### PAGE EXCERPT:
▬▬▬
PHPUnit behaves differently compared to PHP and how it reports the usage of deprecated functionality. When a deprecated feature of PHP is used then a message of type E_DEPRECATED is created. This message, however, is only shown when the developer has configured PHP's error_reporting setting accordingly. In my experience, developers either do not have error_reporting configured correctly (it should be set to -1 for development so that you see all error messages) or never bother to look at error messages that get buried in some log file. This is why quite a few developers are surprised that their software stops working when a major version of PHP is released that removes previously deprecated functionality.

PHPUnit reports a test that uses deprecated functionality with a warning because I know how developers use, or rather not use, PHP's E_DEPRECATED messages. You cannot opt out of getting this information from PHPUnit.
▬▬▬
### TASK INSTRUCTIONS:
Reproduce, word for word, the stretch of the PHPUnit deprecation passage from "PHPUnit reports a" through "information from PHPUnit.".
▬▬▬
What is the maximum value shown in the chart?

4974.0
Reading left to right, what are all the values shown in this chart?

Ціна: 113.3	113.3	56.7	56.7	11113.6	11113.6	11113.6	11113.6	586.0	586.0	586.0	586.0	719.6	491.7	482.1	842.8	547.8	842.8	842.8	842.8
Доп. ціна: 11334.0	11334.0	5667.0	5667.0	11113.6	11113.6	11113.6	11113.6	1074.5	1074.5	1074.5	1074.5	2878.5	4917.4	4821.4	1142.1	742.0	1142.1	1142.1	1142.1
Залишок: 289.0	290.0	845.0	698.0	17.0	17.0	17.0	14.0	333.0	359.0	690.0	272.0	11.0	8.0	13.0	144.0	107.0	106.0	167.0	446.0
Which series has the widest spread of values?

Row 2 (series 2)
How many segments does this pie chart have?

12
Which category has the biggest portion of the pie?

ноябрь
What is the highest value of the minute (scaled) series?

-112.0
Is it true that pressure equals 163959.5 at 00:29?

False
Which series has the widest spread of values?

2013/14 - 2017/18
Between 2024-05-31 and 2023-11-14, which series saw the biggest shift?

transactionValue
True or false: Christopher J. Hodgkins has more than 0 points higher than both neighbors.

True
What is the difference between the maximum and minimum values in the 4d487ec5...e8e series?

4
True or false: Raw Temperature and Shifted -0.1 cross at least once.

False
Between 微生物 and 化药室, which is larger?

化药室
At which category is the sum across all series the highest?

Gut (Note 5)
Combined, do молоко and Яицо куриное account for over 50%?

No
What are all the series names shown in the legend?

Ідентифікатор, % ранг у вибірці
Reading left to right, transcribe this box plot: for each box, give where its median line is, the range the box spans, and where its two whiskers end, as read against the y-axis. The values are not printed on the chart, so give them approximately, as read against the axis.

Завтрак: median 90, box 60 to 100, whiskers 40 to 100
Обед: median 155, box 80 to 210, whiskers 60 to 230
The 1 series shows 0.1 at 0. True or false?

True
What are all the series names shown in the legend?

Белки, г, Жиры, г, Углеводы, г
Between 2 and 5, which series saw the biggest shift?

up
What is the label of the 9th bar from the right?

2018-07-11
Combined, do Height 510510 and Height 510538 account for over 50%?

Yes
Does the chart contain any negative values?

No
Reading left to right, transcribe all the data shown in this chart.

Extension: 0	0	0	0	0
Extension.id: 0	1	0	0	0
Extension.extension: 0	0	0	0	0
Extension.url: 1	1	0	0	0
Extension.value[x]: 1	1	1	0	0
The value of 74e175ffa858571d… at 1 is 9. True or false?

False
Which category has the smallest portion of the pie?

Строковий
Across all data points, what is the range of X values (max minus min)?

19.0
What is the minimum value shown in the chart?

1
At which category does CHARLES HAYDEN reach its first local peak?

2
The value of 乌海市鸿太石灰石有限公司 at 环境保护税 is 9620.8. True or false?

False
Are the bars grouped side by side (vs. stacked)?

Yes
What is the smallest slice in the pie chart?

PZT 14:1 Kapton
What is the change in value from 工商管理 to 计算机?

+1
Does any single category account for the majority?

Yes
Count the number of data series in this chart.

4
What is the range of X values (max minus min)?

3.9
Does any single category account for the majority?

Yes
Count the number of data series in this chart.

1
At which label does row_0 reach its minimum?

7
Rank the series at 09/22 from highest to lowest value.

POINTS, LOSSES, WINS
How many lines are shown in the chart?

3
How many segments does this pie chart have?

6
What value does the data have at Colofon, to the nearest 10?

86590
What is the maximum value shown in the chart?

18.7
▬▬▬
### ANSWER AREA:
PHPUnit reports a test that uses deprecated functionality with a warning because I know how developers use, or rather not use, PHP's E_DEPRECATED messages. You cannot opt out of getting this information from PHPUnit.